Существовал еще один брачный проект: шведский король Фредрик I хотел женить своего младшего брата Георга Гессен-Кассельского на одной из дочерей российского императора, желательно на той, которая станет наследницей престола. Французская дипломатия учитывала возможность его женитьбы не на Анне, а на Елизавете «с тем, чтобы впоследствии возложить на его голову шведскую корону». Но вскоре Кампредон, получив письма от шведского короля и его отца, ландграфа Гессен-Кассельского, склонился к идее о необходимости способствовать браку Анны и принца Георга, что, по мнению французского посланника, связало бы интересы российского и французского дворов и уничтожило бы планы герцога Гольштейн-Готторпского, который считался врагом Франции — союзницы Гессенского дома(192
).Всё это было существенно, но можно назвать две более простые причины, по которым Петр не спешил породниться с герцогом Гольштейн-Готторпским. Во-первых, Анна и Елизавета могли казаться отцу слишком юными для брака. Они и в самом деле еще не были готовы к такому решительному перелому в жизни. В конце марта 1722 года Екатерина Алексеевна прислала к Карлу Фридриху одну из своих доверенных особ, которая «говорила ему, что обе царевны принимаются плакать, как только с ними заговаривают о замужестве, а принуждать их не хотят»(193
). Во-вторых, по всей видимости, жених не слишком нравился императору. Хотя Петр постоянно демонстрировал Карлу Фридриху знаки дружеского расположения, но в душе не мог не понимать, что тот — человек недалекого ума, не склонный к серьезным занятиям. Между тем в случае женитьбы на дочери русского монарха ему предстояло играть весьма существенную роль в государственных делах России. Петр I не хотел завещать престол своему внуку, сыну покойного царевича Алексея Петровича, опасаясь, что он отойдет от курса деда. А о передаче верховной власти супруге император вряд ли помышлял: какая может выйти правительница из женщины с невысоким уровнем интеллектуального развития, едва умевшей читать и писать? Наиболее реальной кандидатурой на трон в тех условиях была цесаревна Анна Петровна. Именно поэтому вопрос о ее браке был так важен: ведь будущий супруг должен был, по существу, стать ее соправителем. Ничего подобного русская история еще не знала — до той поры престол в России передавался только по мужской линии, так что колебания Петра в этом весьма важном вопросе вполне объяснимы.Приезд отпрыска шведских королей в российскую столицу отчасти ускорил заключение Ништадтского мира между Россией и Швецией, который был подписан 30 августа 1721 года. А затем Петр I сумел использовать пребывание Карла Фридриха в Петербурге в качестве козыря русской дипломатии при обсуждении условий союза России и Швеции, заключенного 22 февраля 1724 года.

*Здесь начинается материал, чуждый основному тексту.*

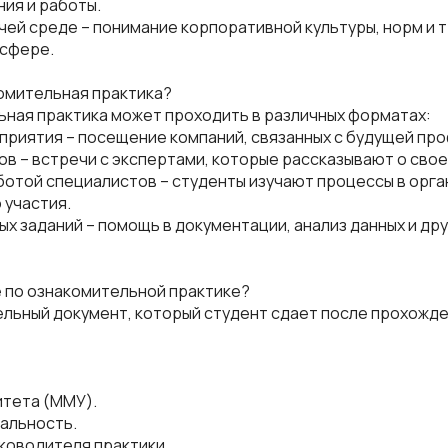
ия и работы.
очей среде – понимание корпоративной культуры, норм и 
сфере.
омительная практика?
ная практика может проходить в различных форматах:
дприятия – посещение компаний, связанных с будущей пр
ков – встречи с экспертами, которые рассказывают о свое
ботой специалистов – студенты изучают процессы в орга
 участия.
ых заданий – помощь в документации, анализ данных и др
е по ознакомительной практике?
ельный документ, который студент сдает после прохожде
итета (ММУ).
иальность.
уководителя практики.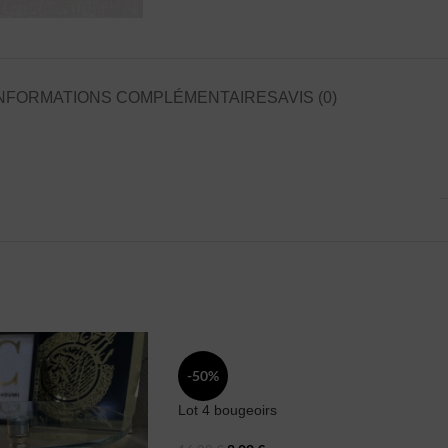
NFORMATIONS COMPLÉMENTAIRES
AVIS (0)
-50%
Lot 4 bougeoirs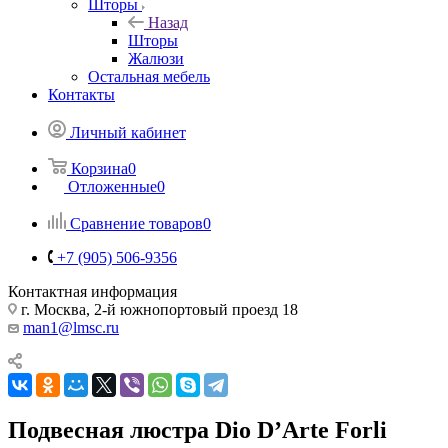
Шторы
Назад
Шторы
Жалюзи
Остальная мебель
Контакты
Личный кабинет
Корзина
0
Отложенные
0
Сравнение товаров
0
+7 (905) 506-9356
Контактная информация
г. Москва, 2-й южнопортовый проезд 18
man1@lmsc.ru
Подвесная люстра Dio D’Arte Forli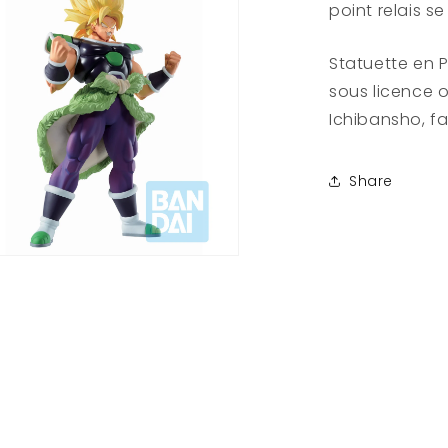
point relais s
Ichibansho
26cm
Statuette en P
sous licence o
Ichibansho, f
Share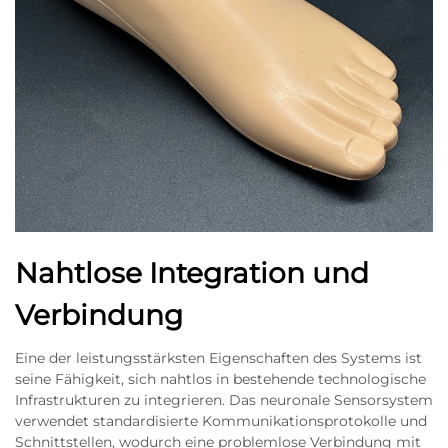
Nahtlose Integration und
Verbindung
Eine der leistungsstärksten Eigenschaften des Systems ist
seine Fähigkeit, sich nahtlos in bestehende technologische
Infrastrukturen zu integrieren. Das neuronale Sensorsystem
verwendet standardisierte Kommunikationsprotokolle und
Schnittstellen, wodurch eine problemlose Verbindung mit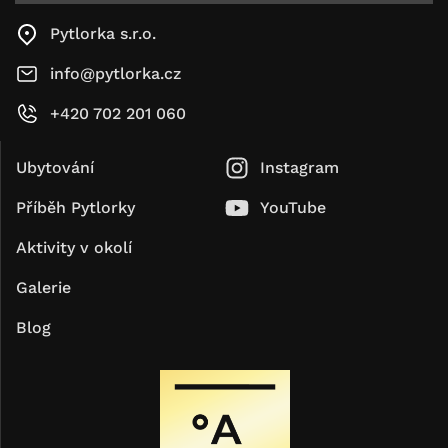
Pytlorka s.r.o.
info@pytlorka.cz
+420 702 201 060
Ubytování
Instagram
Příběh Pytlorky
YouTube
Aktivity v okolí
Galerie
Blog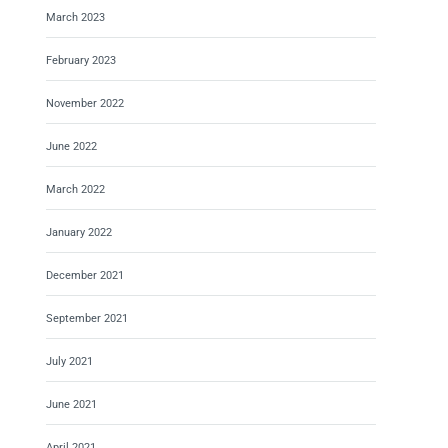
March 2023
February 2023
November 2022
June 2022
March 2022
January 2022
December 2021
September 2021
July 2021
June 2021
April 2021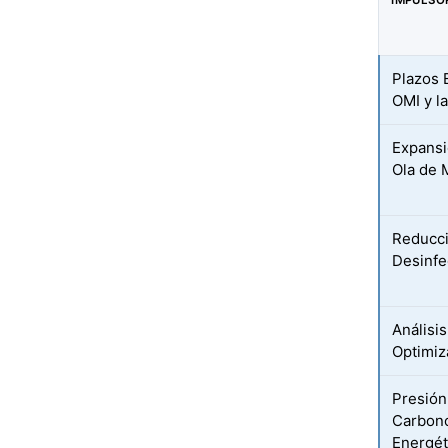
IMPULSO
Plazos 
OMI y l
Expansi
Ola de 
Reducci
Desinfe
Análisis
Optimiz
Presión
Carbono
Energét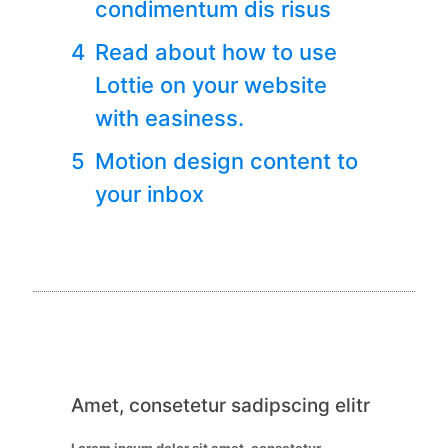
condimentum dis risus
Read about how to use
Lottie on your website
with easiness.
Motion design content to
your inbox
Amet, consetetur sadipscing elitr
Lorem ipsum dolor sit amet, consetetur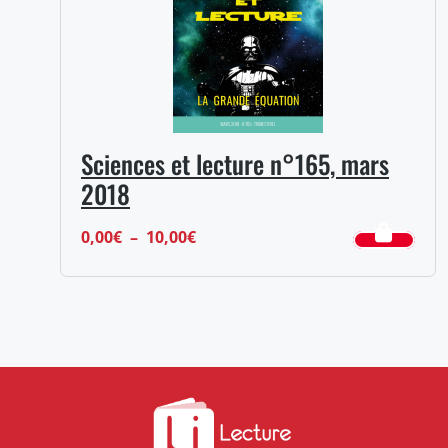
Sciences et lecture n°165, mars
2018
Plage
0,00
€
–
10,00
€
de
prix :
0,00€
à
10,00€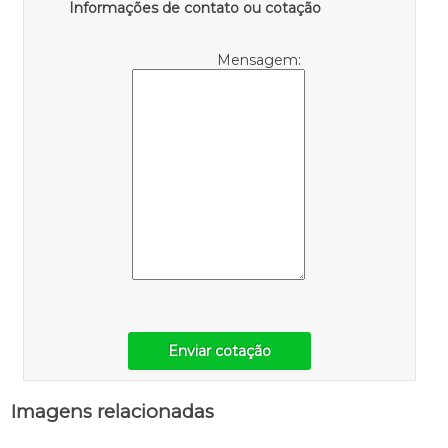
Informações de contato ou cotação
Mensagem:
Enviar cotação
Imagens relacionadas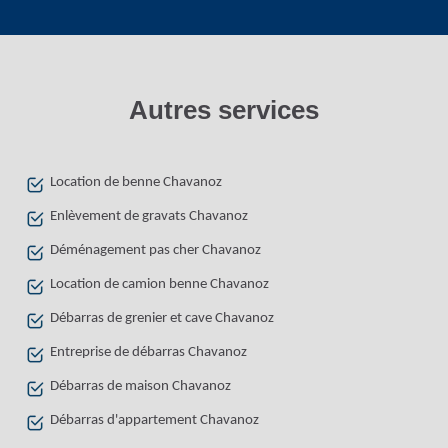
Autres services
Location de benne Chavanoz
Enlèvement de gravats Chavanoz
Déménagement pas cher Chavanoz
Location de camion benne Chavanoz
Débarras de grenier et cave Chavanoz
Entreprise de débarras Chavanoz
Débarras de maison Chavanoz
Débarras d'appartement Chavanoz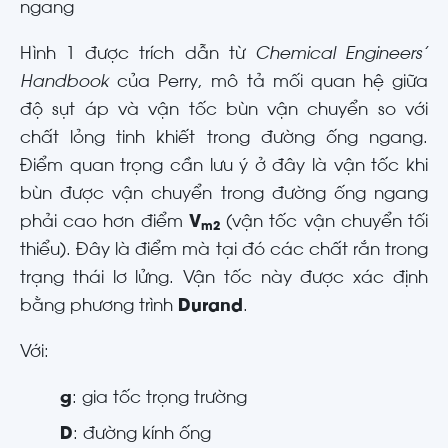
ngang
Hình 1 được trích dẫn từ
Chemical Engineers’
Handbook
của Perry, mô tả mối quan hệ giữa
độ sụt áp và vận tốc bùn vận chuyển so với
chất lỏng tinh khiết trong đường ống ngang.
Điểm quan trọng cần lưu ý ở đây là vận tốc khi
bùn được vận chuyển trong đường ống ngang
phải cao hơn điểm
V
(vận tốc vận chuyển tối
m2
thiểu). Đây là điểm mà tại đó các chất rắn trong
trạng thái lơ lửng. Vận tốc này được xác định
bằng phương trình
Durand
.
Với:
g
: gia tốc trọng trường
D
: đường kính ống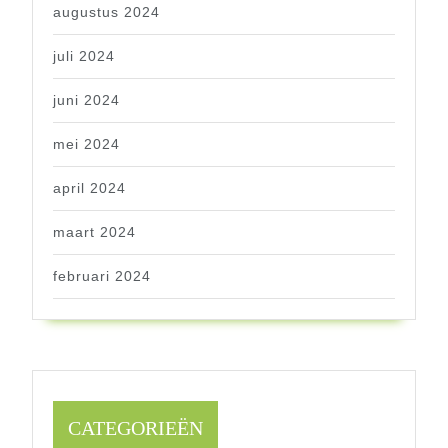
augustus 2024
juli 2024
juni 2024
mei 2024
april 2024
maart 2024
februari 2024
CATEGORIEËN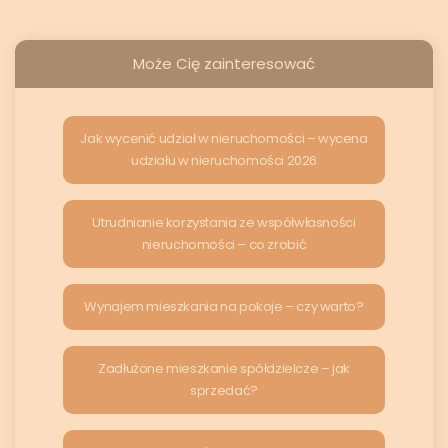
Może Cię zainteresować
Jak wycenić udział w nieruchomości – wycena
udziału w nieruchomości 2026
Utrudnianie korzystania ze współwłasności
nieruchomości – co zrobić
Wynajem mieszkania na pokoje – czy warto?
Zadłużone mieszkanie spółdzielcze – jak
sprzedać?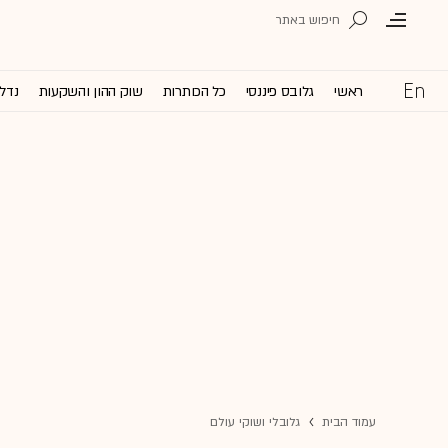
ראשי
גלובס פיננסי
כל הכותרות
שוק ההון והשקעות
נדל'
עמוד הבית
גלובלי ושוקי עולם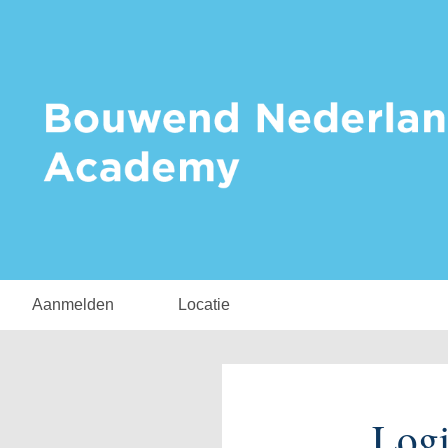
Aanmelden
Locatie
Log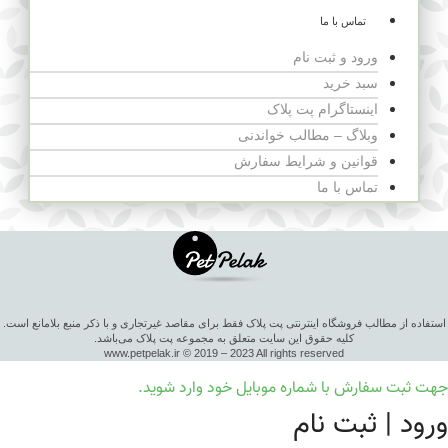
تماس با ما
ورود و ثبت نام
سبد خرید
اینستاگرام پت پلاک
وبلاگ – مطالب خواندنی
قوانین و شرایط سفارش
تماس با ما
استفاده از مطالب فروشگاه اینترنتی پت پلاک فقط برای مقاصد غیرتجاری و با ذکر منبع بلامانع است.
کلیه حقوق این سایت متعلق به مجموعه پت پلاک می‌باشد.
www.petpelak.ir © 2019 – 2023 All rights reserved
جهت ثبت سفارش با شماره موبایل خود وارد شوید.
ورود | ثبت نام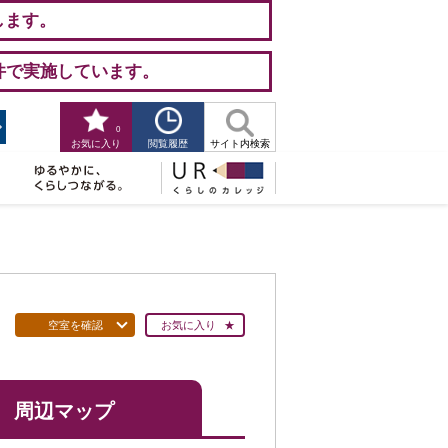
します。
件で実施しています。
0
閲覧履歴
お気に入り
サイト内検索
空室を確認
お気に入り
周辺マップ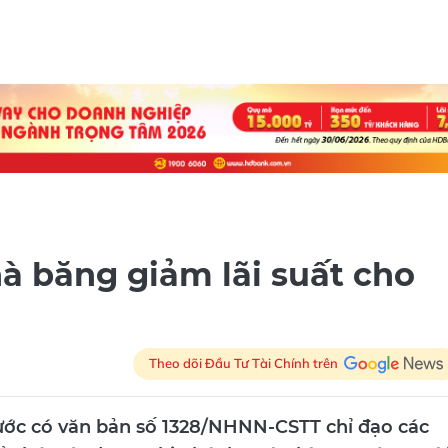
 băng giảm lãi suất cho
Theo dõi Đầu Tư Tài Chính trên
ước có văn bản số 1328/NHNN-CSTT chỉ đạo các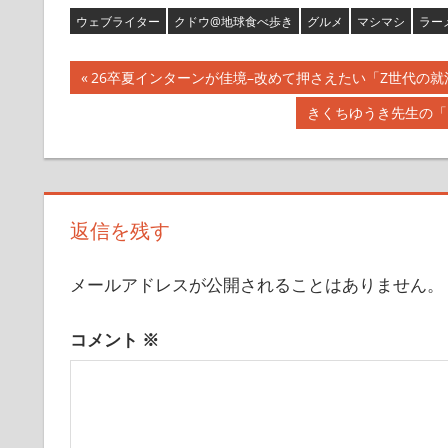
ウェブライター
クドウ@地球食べ歩き
グルメ
マシマシ
ラー
投
前
26卒夏インターンが佳境–改めて押さえたい「Z世代の就
の
稿
次
きくちゆうき先生の「
記
の
ナ
事:
記
事:
ビ
返信を残す
ゲ
ー
メールアドレスが公開されることはありません。
シ
コメント
※
ョ
ン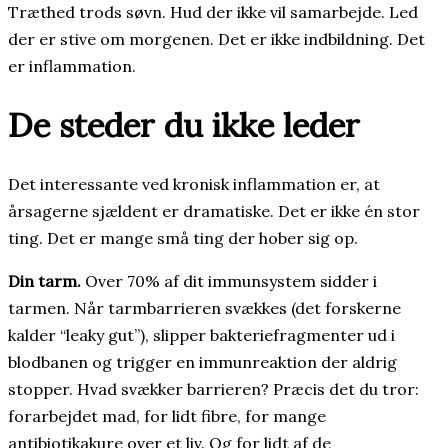
Træthed trods søvn. Hud der ikke vil samarbejde. Led
der er stive om morgenen. Det er ikke indbildning. Det
er inflammation.
De steder du ikke leder
Det interessante ved kronisk inflammation er, at
årsagerne sjældent er dramatiske. Det er ikke én stor
ting. Det er mange små ting der hober sig op.
Din tarm.
Over 70% af dit immunsystem sidder i
tarmen. Når tarmbarrieren svækkes (det forskerne
kalder “leaky gut”), slipper bakteriefragmenter ud i
blodbanen og trigger en immunreaktion der aldrig
stopper. Hvad svækker barrieren? Præcis det du tror:
forarbejdet mad, for lidt fibre, for mange
antibiotikakure over et liv. Og for lidt af de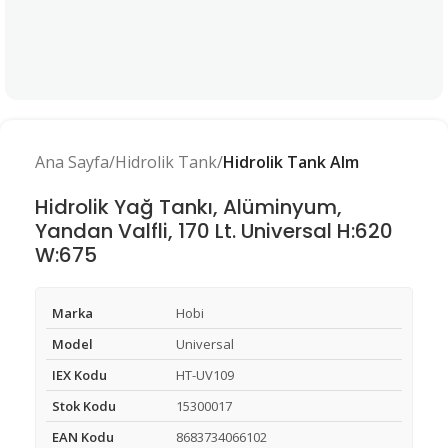
Ana Sayfa
Hidrolik Tank
Hidrolik Tank Alm
Hidrolik Yağ Tankı, Alüminyum,
Yandan Valfli, 170 Lt. Universal H:620
W:675
Marka
Hobi
Model
Universal
IEX Kodu
HT-UV109
Stok Kodu
15300017
EAN Kodu
8683734066102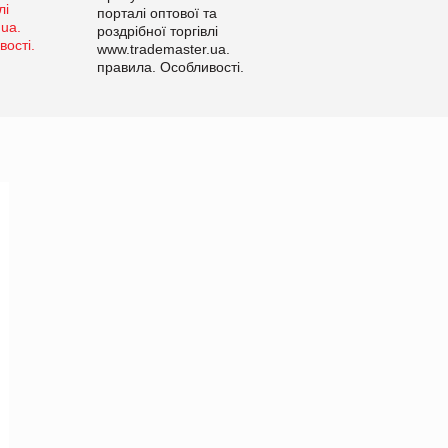
порталі оптової та
роздрібної торгівлі
www.trademaster.ua.
правила. Особливості.
Рекомендації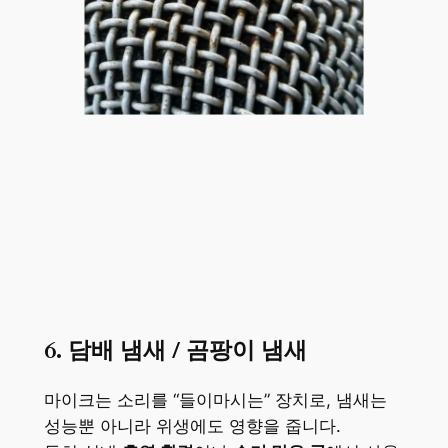
6. 담배 냄새 / 곰팡이 냄새
마이크는 소리를 “들이마시는” 장치로, 냄새는
성능뿐 아니라 위생에도 영향을 줍니다.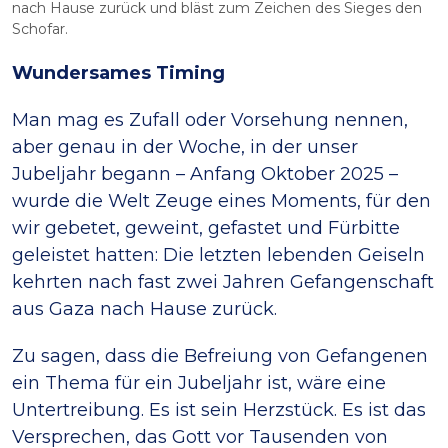
nach Hause zurück und bläst zum Zeichen des Sieges den
Schofar.
Wundersames Timing
Man mag es Zufall oder Vorsehung nennen,
aber genau in der Woche, in der unser
Jubeljahr begann – Anfang Oktober 2025 –
wurde die Welt Zeuge eines Moments, für den
wir gebetet, geweint, gefastet und Fürbitte
geleistet hatten: Die letzten lebenden Geiseln
kehrten nach fast zwei Jahren Gefangenschaft
aus Gaza nach Hause zurück.
Zu sagen, dass die Befreiung von Gefangenen
ein Thema für ein Jubeljahr ist, wäre eine
Untertreibung. Es ist sein Herzstück. Es ist das
Versprechen, das Gott vor Tausenden von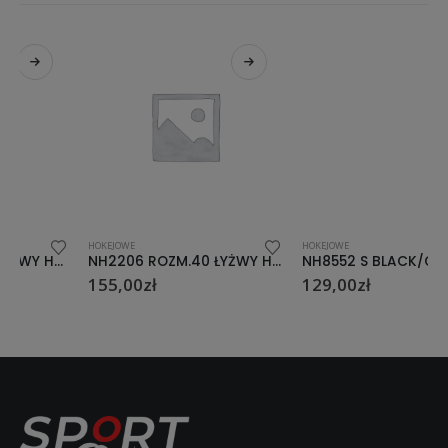
HOKEJOWE
HOKEJOWE
NH2206 ROZM.40 ŁYŻWY HOKEJOWE NILS EXTREME
NH8552 S BLACK/GREY ROZM. 45 ŁYŻWY HOKEJOWE NILS EXTREME
155,00
zł
129,00
zł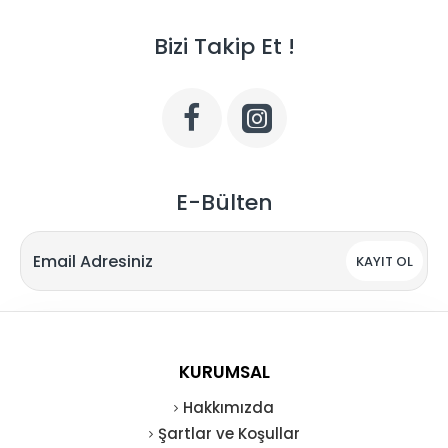
Bizi Takip Et !
E-Bülten
KAYIT OL
KURUMSAL
Hakkımızda
Şartlar ve Koşullar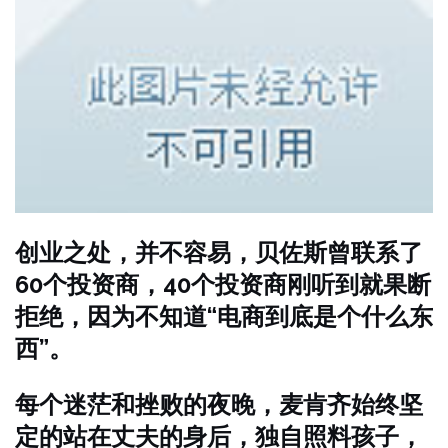
创业之处，并不容易，贝佐斯曾联系了
60个投资商，40个投资商刚听到就果断
拒绝，因为不知道“电商到底是个什么东
西”。
每个迷茫和挫败的夜晚，麦肯齐始终坚
定的站在丈夫的身后，独自照料孩子，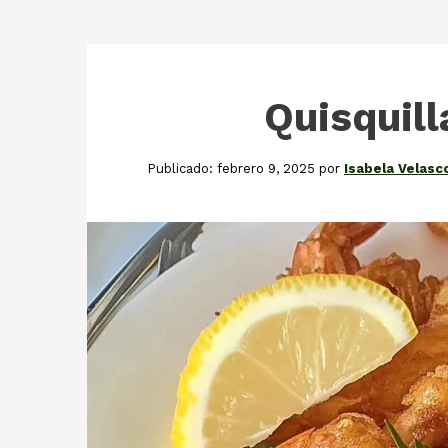
Quisquill
febrero 9, 2025
por
Isabela Velasc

Наконец, 24 ноября того же года, в день именин императрицы Екатерины Алексеевны состоялось обручение герцога с Анной Петровной. Прежде это было нежелательно еще и потому, что сторонники Карла Фридриха надеялись посадить его на шведский престол путем дворцового переворота, но при этом требовали в качестве приданого за Анной Лифляндию, Эстляндию и Карелию. После заключения русско-шведского союза с гарантией новых границ эта опасность отпала(194
).За день до обручения герцог вознамерился устроить большой концерт в честь тезоименитства императрицы. В шесть часов вечера он в сопровождении всей своей свиты в парадных костюмах и оркестра отправился к Зимнему императорскому дворцу. Место для концерта было отведено во дворе, перед комнатами императрицы и цесаревен; вокруг музыкантов стояли факельщики в герцогских ливреях. Анна и Елизавета слушали музыку, стоя у открытого окна. После концерта Петр и Екатерина пригласили герцога наверх, где императрица собственноручно поднесла ему и всем его кавалерам по стакану венгерского вина. Анна была необыкновенно любезна с Карлом Фридрихом. «Она, — замечает Берхгольц, — и в своем
Таким образом, вопрос о браке Карла Фридриха и Анны Петровны решился окончательно, и с этого времени политические акции герцога в Петербурге начали расти. Однако при жизни Петра этот брак так и не успел состояться.
Правда, династия Романовых тогда еще не пресеклась по мужской линии: у Петра I был внук, сын покойного царевича Алексея. Мальчик отличался ранним развитием, проявлял заметные способности, выказывал тягу к военному делу и даже давал основания для уверенности в его патриотических убеждениях — это немало для ребенка восьми лет! Но дело было не в мальчике, а в тех, кто за ним стоял. Император боялся, что его внук и полный тезка, юный Петр Алексеевич, станет знаменем боярской оппозиции — и тогда его реформы пойдут прахом. Рисковать делом всей своей жизни Петр I не мог.